▶ **INSTRUCTIONS**
• a. List every year that appears as a number in the Prester John passage.
• b. Extend the Prester John passage, picking up right after its last sentence.

Prester John from Hartmann Schedel’s Nuremberg Chronicle, 1493

In the time of the crusades, Europeans were looking for any allies in their battles against the Muslims for the Holy Land.  Medieval writings often feature a fabulously wealthy Christian king in the East.  This was Prester John.  He was believed to be a member of the Nestorian Church, which was an independent Eastern Christian church that did not fall under the purview of the patriarch in Constantinople.  He was supposed to be an ally against the Muslims for the crusaders to take advantage of.

The story of Prester John was first recorded by Bishop Otto of Freisling Germany in his Chronicon published in 1145.  It was based on a report from Bishop Hugh of Gerbal in Syria to the papal court at Viterbo, Italy.  According to the story recorded in the Chronicon, Prester John was a powerful Christian king who was the descendant of the Magi who visited the Christ Child.  He was also said to be a formidable fighter who defeated the Muslim kings of Persia in battle taking their capital of Ecbatana.  The only reason he did not recapture Jerusalem was because he could not cross the Tigris River.  There was no more on the story until a letter appeared in 1165.  Copies of a letter from Prester John to the Byzantine emperor Manuel I Komnenos began circulating.  In this letter, Prester John’s kingdom is described as having crystal clear rivers of emeralds, massive amounts of gold, majestic animals and the Ten Lost Tribes of Israel.  This myth also morphed into having Prester John’s kingdom being next door to the Garden of Paradise.  A good ally to have.  This letter were so persuasive that Pope Alexander III sent a return letter addressed to Prester John in 1177.  It was being taken east by Alexander’s personal physician Philip.  It is addressed to “the illustrious and magnificent king of the Indies and a beloved son of Christ.”  Nothing more is mentioned of Philip or what happened to him and the letter.

▶ **DATASET CONTENT**
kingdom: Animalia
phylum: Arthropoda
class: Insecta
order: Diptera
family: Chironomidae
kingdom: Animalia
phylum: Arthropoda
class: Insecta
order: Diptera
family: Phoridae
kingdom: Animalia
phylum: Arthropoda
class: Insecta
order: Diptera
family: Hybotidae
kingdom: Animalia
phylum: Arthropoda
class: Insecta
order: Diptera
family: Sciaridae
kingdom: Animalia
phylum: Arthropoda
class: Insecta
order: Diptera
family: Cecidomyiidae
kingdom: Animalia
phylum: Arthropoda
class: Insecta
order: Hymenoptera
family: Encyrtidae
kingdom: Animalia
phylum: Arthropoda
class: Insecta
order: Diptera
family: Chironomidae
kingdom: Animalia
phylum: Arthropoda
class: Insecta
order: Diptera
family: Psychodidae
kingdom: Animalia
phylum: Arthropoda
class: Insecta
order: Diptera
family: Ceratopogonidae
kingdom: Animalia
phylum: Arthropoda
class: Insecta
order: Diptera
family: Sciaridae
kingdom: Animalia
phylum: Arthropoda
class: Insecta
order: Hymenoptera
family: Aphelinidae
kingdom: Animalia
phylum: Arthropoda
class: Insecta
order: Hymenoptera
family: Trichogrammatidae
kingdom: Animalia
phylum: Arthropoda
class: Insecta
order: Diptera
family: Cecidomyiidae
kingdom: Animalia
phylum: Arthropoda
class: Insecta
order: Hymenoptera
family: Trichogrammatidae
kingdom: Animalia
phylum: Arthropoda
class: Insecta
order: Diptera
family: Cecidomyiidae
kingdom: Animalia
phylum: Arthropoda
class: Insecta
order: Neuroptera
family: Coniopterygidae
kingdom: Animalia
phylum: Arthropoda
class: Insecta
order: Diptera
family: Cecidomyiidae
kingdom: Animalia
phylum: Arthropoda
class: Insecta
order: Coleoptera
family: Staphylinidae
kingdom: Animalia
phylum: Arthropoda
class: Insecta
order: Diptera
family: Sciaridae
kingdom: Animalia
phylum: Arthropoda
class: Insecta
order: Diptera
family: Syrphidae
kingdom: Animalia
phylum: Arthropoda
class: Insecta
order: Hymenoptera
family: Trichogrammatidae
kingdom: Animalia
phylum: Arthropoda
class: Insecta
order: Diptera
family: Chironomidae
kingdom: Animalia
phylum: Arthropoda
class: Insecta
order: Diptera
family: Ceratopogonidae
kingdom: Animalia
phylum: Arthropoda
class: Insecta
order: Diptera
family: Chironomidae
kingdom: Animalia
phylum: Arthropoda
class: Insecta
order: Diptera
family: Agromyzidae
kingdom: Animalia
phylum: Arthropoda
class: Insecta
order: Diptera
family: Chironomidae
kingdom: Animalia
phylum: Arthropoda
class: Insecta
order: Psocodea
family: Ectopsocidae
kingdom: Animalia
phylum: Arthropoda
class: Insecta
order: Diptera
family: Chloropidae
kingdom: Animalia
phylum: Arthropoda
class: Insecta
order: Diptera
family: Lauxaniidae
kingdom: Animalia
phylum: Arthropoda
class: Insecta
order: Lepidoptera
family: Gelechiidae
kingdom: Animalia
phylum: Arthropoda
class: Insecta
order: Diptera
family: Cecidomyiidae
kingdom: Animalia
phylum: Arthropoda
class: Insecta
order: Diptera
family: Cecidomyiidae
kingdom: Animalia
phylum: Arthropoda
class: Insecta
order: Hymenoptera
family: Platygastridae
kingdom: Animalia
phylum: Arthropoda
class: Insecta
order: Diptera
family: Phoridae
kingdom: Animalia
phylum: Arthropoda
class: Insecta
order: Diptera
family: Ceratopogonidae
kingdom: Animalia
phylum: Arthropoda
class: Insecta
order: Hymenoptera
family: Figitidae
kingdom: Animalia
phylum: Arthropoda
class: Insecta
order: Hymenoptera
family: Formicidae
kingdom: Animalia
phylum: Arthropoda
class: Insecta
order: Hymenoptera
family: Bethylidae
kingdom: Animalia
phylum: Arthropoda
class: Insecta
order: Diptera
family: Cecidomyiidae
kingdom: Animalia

▶ **RESULTS BY TASK**
• a. 1493, 1145, 1165, 1177

• b.
However, all of this was fictional.  It is thought that the battle being referred to was fought between the Mongol khan Yelu Dashi and the Seljuk sultan Sanjar in 1141.  The Mongol khans who fought in this battle were not Christians, but Buddhists.  However, many of their followers were Nestorian Christians.  It’s also possible that Europeans that were unfamiliar with Buddhists may have assumed they were another sect of Christianity.  The letter published in 1165 was fiction, however, it was translated from its original Latin into a variety of languages and distributed throughout Europe.  Then word returned from the Fifth Crusade that Prester John’s grandson, King David, was fighting the Saracens.  The problem?  It wasn’t King David conquering all these lands.  It was the Mongol ruler Genghis Khan.  They tried to bend this new development around the legend by saying one of his favorite wives was a Nestorian Christian and that he was tolerant of other religious faiths as long as they didn’t make trouble.  However, this didn’t really fit the narrative and the legends moved away from Prester John being a central Asian king.

Some additional legends, linked Prester John to kingdoms in Africa even though the original story placed him in Asia.  Marco Polo had discussed Ethiopia as a Christian land fueling the rumors.  In the 15th century, Italian and Portuguese explorers began searching for Prester John in Africa.  Portuguese explorers began connecting a kingdom in present-day Ethiopia with Prester John’s realm.  They made contact with the kingdom of Zara Yaqob, and decided this kingdom was the source of the wealth of Solomon.  Prester John was identified with the negus, or emperor, of the kingdom.  In fact, ambassadors from Zara Yaqob attended the Council of Florence and identified as representatives of Prester John.  They were extremely confused.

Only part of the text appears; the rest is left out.